**PROBLEM TO WORK ON**
Transcribe exactly the line that contains "text_box [355, 536, 424, 605]" and every line after it through the end of the records, with nothing else.
▬▬▬▬▬▬
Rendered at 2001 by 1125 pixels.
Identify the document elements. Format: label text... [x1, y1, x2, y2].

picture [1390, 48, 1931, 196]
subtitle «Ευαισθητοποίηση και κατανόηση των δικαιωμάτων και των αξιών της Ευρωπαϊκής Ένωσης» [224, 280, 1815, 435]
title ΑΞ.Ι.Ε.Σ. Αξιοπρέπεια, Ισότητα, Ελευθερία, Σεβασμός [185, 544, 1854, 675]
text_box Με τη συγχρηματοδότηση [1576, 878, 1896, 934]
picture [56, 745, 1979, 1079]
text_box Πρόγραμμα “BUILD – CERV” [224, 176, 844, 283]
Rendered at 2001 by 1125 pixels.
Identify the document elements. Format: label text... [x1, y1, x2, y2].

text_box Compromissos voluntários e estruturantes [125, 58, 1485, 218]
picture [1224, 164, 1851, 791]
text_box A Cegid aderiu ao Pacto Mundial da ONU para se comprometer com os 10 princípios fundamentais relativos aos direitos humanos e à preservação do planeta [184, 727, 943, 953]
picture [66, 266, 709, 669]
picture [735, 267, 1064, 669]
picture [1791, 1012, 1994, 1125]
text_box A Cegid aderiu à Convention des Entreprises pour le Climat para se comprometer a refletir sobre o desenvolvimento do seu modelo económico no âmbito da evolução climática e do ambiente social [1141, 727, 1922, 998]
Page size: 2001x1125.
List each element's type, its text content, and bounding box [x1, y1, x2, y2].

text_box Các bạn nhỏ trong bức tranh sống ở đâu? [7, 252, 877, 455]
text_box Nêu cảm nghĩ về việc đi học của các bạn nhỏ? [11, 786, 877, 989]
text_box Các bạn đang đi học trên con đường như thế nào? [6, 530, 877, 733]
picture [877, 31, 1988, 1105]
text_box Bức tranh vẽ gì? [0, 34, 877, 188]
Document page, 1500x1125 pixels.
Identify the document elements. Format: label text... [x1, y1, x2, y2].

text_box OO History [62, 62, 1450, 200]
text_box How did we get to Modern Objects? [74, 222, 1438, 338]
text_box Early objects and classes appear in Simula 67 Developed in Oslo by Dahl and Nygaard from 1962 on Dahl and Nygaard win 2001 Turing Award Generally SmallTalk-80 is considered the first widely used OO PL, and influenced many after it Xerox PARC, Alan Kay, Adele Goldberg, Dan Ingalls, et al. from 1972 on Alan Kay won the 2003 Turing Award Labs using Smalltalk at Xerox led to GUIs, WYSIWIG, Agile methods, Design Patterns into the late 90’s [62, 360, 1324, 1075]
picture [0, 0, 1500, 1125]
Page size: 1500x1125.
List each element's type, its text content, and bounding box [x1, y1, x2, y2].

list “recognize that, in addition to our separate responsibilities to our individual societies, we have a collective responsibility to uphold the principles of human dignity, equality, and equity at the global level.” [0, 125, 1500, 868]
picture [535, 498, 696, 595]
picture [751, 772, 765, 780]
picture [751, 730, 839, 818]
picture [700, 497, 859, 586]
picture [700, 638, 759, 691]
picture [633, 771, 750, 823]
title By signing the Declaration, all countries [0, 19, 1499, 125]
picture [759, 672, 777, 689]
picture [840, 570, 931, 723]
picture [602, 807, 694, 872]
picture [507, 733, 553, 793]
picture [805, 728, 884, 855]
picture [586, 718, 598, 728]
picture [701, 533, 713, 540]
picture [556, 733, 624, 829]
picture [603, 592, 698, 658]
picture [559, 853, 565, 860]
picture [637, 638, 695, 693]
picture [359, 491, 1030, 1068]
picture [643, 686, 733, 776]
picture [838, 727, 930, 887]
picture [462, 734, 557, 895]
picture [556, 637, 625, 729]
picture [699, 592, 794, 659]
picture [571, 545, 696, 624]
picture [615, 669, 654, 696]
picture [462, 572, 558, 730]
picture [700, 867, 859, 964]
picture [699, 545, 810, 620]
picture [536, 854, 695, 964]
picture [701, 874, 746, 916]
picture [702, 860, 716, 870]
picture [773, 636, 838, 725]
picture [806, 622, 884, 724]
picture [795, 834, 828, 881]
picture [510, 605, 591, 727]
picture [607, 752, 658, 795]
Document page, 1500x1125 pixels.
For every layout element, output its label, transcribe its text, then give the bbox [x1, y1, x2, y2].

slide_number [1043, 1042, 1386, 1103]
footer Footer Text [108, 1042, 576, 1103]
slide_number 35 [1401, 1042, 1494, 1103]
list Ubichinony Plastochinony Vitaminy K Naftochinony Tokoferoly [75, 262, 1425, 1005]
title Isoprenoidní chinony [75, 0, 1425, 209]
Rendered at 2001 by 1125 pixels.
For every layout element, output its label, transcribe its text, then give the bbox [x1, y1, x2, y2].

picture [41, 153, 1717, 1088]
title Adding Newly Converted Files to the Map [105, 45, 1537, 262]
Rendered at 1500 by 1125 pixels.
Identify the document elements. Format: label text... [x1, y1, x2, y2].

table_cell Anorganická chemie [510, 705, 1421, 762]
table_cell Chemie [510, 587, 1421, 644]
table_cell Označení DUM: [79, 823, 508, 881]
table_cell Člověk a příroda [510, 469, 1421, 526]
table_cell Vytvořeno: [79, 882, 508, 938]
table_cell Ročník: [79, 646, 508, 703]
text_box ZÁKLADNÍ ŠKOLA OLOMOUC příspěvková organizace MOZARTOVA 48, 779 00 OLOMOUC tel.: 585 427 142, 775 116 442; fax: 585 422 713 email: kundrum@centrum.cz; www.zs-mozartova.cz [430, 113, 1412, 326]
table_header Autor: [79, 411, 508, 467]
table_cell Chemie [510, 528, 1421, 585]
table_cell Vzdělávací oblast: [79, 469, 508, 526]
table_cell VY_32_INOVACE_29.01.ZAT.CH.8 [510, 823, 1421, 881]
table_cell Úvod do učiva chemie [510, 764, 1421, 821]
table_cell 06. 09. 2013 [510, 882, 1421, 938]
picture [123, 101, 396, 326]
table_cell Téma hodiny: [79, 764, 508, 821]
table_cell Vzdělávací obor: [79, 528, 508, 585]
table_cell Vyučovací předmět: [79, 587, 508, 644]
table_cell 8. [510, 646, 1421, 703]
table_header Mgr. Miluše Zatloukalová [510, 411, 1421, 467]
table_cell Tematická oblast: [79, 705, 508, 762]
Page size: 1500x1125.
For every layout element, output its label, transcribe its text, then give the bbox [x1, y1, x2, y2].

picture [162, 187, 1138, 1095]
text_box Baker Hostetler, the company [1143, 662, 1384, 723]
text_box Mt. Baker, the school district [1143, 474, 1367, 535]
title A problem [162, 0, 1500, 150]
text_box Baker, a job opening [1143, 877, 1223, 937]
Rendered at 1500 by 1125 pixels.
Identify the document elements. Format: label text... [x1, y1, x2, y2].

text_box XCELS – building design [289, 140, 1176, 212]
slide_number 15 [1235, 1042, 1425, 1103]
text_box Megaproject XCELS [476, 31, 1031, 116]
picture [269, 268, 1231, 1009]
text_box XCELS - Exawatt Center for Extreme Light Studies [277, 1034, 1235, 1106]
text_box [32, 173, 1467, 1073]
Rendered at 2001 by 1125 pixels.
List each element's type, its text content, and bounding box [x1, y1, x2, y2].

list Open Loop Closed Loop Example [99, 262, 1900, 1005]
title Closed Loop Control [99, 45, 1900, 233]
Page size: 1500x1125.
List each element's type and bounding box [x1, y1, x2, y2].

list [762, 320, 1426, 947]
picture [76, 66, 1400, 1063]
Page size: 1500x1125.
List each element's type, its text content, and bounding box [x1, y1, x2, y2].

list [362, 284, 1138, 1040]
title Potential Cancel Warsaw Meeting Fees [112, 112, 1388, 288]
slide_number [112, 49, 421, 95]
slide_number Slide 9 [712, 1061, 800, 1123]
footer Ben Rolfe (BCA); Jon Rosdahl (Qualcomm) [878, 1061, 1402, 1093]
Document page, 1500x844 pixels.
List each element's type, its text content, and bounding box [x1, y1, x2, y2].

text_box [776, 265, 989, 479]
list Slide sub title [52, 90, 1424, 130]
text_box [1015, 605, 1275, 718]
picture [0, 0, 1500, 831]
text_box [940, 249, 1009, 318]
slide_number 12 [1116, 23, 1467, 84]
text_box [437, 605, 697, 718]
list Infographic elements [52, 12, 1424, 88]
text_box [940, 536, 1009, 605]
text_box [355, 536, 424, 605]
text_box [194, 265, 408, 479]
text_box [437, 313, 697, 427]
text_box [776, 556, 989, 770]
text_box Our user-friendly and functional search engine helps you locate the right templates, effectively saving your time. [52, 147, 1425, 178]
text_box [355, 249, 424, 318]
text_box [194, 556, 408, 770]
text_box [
▬▬▬▬▬▬
**RESPONSE TO THIS EXERCISE**
text_box [355, 536, 424, 605]
text_box [194, 265, 408, 479]
text_box [437, 313, 697, 427]
text_box [776, 556, 989, 770]
text_box Our user-friendly and functional search engine helps you locate the right templates, effectively saving your time. [52, 147, 1425, 178]
text_box [355, 249, 424, 318]
text_box [194, 556, 408, 770]
text_box [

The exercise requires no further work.